=== Exercises to complete ===
[A] Output the box coordinate listings word for word, starting with the line that contains "text പ്രിയ .........................................." and going on through the last line of the listings.
[B] Pick up the passage on locally finite posets and Möbius inversion right after its last sentence, and keep writing it.

=== Passage provided ===
## begin
A poset $P$ is called locally finite if, for every $x, y \in P$ with $x \leq y$ , the interval $\lbrack x, y \rbrack$ is a finite set.

Of course, every finite poset is locally finite. An example which is locally finite but not finite is the ring of integers $\mathbb{Z}$ . There are infinitely many integers, so $\mathbb{Z}$ itself is infinite. However, for two integers $s, t \in \mathbb{Z}$ , the integers lying between them are

\lbrack s, t \rbrack = \{ s, s + 1, \dots, t - 1, t \},

and this is finite, with $\card{\lbrack s, t \rbrack} = t - s + 1 < \infty$ . So $\mathbb{Z}$ is a locally finite poset. By contrast, the rationals $\mathbb{Q}$ and the reals $\mathbb{R}$ also become posets under the usual order, but whenever $s < t$ , the interval $\lbrack s, t \rbrack$ is infinite, so they are not locally finite.

The Boolean lattice $2^{E}$ used in this note for the MacWilliams identity is also locally finite, since it is finite. Local finiteness is needed because later we will consider sums such as $\displaystyle \sum_{z \in \lbrack x, y \rbrack}$ . If only finitely many $z$ appear in such a sum, then one can add them without worrying about convergence.

The zeta transform as cumulative sums

In one sentence, Möbius inversion is a method for recovering the original values from cumulative sums.

First, consider a finite poset $P$ . Suppose that to each element $x \in P$ a number $f(x)$ is assigned. Define

g(x) \coloneqq \sum_{y \in P: y \leq x} f(y)

by summing all the values at elements below $x$ . This $g$ is the cumulative sum of $f$ .

For example, on the chain $0 < 1 < 2 < \dots < m$ ,

g(i) = f(0) + f(1) + \dots + f(i).

In this case the original function $f$ can be recovered by finite differences:

f(i) = g(i) - g(i-1).

Here, for $i = 0$ , one interprets this as $f(0) = g(0)$ .

On the subset poset $2^{E}$ ,

g(S) = \sum_{T \subseteq E : T \subseteq S} f(T).

This means “sum over all subsets $T$ contained in $S$ ”. The formula for recovering $f$ in this case is the Inclusion–Exclusion Principle.

In this way, Möbius inversion is a single theory which includes ordinary finite differences and the inclusion–exclusion principle. In the context of posets, this cumulative-sum operation is called the zeta transform.

Incidence algebras

To write Möbius inversion cleanly, I introduce the incidence algebra. Despite the name “algebra”, at first it is enough to think of it as “a collection of functions assigning numbers to the intervals of a poset”.
## end
[Box coordinate listings]
## begin
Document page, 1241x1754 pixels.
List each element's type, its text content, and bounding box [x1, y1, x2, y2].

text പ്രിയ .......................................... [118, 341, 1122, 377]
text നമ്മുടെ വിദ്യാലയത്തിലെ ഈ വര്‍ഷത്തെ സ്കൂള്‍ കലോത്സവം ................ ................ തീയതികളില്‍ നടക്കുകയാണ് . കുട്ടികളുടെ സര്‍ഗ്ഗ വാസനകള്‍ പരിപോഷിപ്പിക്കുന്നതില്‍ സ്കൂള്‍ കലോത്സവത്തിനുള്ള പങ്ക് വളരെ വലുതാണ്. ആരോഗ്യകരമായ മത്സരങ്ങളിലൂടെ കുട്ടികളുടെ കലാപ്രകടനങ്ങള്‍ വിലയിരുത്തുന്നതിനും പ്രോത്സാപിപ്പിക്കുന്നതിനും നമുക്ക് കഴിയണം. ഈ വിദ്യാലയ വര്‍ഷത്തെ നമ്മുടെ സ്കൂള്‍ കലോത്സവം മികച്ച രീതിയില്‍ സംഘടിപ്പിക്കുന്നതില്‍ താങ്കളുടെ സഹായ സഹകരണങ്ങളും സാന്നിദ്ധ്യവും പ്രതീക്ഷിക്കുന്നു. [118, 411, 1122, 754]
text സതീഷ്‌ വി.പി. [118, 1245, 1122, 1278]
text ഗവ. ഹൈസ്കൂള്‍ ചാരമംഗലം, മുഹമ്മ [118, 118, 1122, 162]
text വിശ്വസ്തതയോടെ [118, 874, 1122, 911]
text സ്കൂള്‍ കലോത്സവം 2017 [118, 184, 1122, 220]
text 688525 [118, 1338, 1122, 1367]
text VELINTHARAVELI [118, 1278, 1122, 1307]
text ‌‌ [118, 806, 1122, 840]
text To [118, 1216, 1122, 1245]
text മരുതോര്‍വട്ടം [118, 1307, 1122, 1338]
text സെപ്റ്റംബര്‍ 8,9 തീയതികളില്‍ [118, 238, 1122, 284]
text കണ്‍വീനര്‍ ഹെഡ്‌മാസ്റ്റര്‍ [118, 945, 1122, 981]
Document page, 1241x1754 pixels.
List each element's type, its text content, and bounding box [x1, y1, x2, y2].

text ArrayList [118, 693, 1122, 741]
## end
=== Answers per task ===
[A]
text പ്രിയ .......................................... [118, 341, 1122, 377]
text നമ്മുടെ വിദ്യാലയത്തിലെ ഈ വര്‍ഷത്തെ സ്കൂള്‍ കലോത്സവം ................ ................ തീയതികളില്‍ നടക്കുകയാണ് . കുട്ടികളുടെ സര്‍ഗ്ഗ വാസനകള്‍ പരിപോഷിപ്പിക്കുന്നതില്‍ സ്കൂള്‍ കലോത്സവത്തിനുള്ള പങ്ക് വളരെ വലുതാണ്. ആരോഗ്യകരമായ മത്സരങ്ങളിലൂടെ കുട്ടികളുടെ കലാപ്രകടനങ്ങള്‍ വിലയിരുത്തുന്നതിനും പ്രോത്സാപിപ്പിക്കുന്നതിനും നമുക്ക് കഴിയണം. ഈ വിദ്യാലയ വര്‍ഷത്തെ നമ്മുടെ സ്കൂള്‍ കലോത്സവം മികച്ച രീതിയില്‍ സംഘടിപ്പിക്കുന്നതില്‍ താങ്കളുടെ സഹായ സഹകരണങ്ങളും സാന്നിദ്ധ്യവും പ്രതീക്ഷിക്കുന്നു. [118, 411, 1122, 754]
text സതീഷ്‌ വി.പി. [118, 1245, 1122, 1278]
text ഗവ. ഹൈസ്കൂള്‍ ചാരമംഗലം, മുഹമ്മ [118, 118, 1122, 162]
text വിശ്വസ്തതയോടെ [118, 874, 1122, 911]
text സ്കൂള്‍ കലോത്സവം 2017 [118, 184, 1122, 220]
text 688525 [118, 1338, 1122, 1367]
text VELINTHARAVELI [118, 1278, 1122, 1307]
text ‌‌ [118, 806, 1122, 840]
text To [118, 1216, 1122, 1245]
text മരുതോര്‍വട്ടം [118, 1307, 1122, 1338]
text സെപ്റ്റംബര്‍ 8,9 തീയതികളില്‍ [118, 238, 1122, 284]
text കണ്‍വീനര്‍ ഹെഡ്‌മാസ്റ്റര്‍ [118, 945, 1122, 981]
Document page, 1241x1754 pixels.
List each element's type, its text content, and bounding box [x1, y1, x2, y2].

text ArrayList [118, 693, 1122, 741]

[B]
Definition 6.1.

Let $P$ be a locally finite poset, and let $R$ be a commutative ring. The incidence algebra on $P$ ^{Footnote³It is also referred to as the incidence ring.3} is the set $I(P;R)$ of functions

\alpha \colon P \times P \to R

satisfying

x \nleq y \quad \Longrightarrow \quad \alpha(x,y) = 0.

It is equipped with the pointwise addition, scalar multiplication, and convolution product defined below. That is, for $\alpha, \beta \in I(P; R)$ and $r \in R$ , define addition and scalar multiplication by

(\alpha + \beta)(x, y) \coloneqq \alpha(x, y) + \beta(x, y), \quad (r\alpha)(x, y) \coloneqq r \cdot \alpha(x, y) \qquad (\forall x, y \in P),

and for $\alpha, \beta \in I(P;R)$ define the convolution product by

(\alpha \ast \beta)(x, y) = \sum_{z \in P} \alpha(x, z) \beta(z, y).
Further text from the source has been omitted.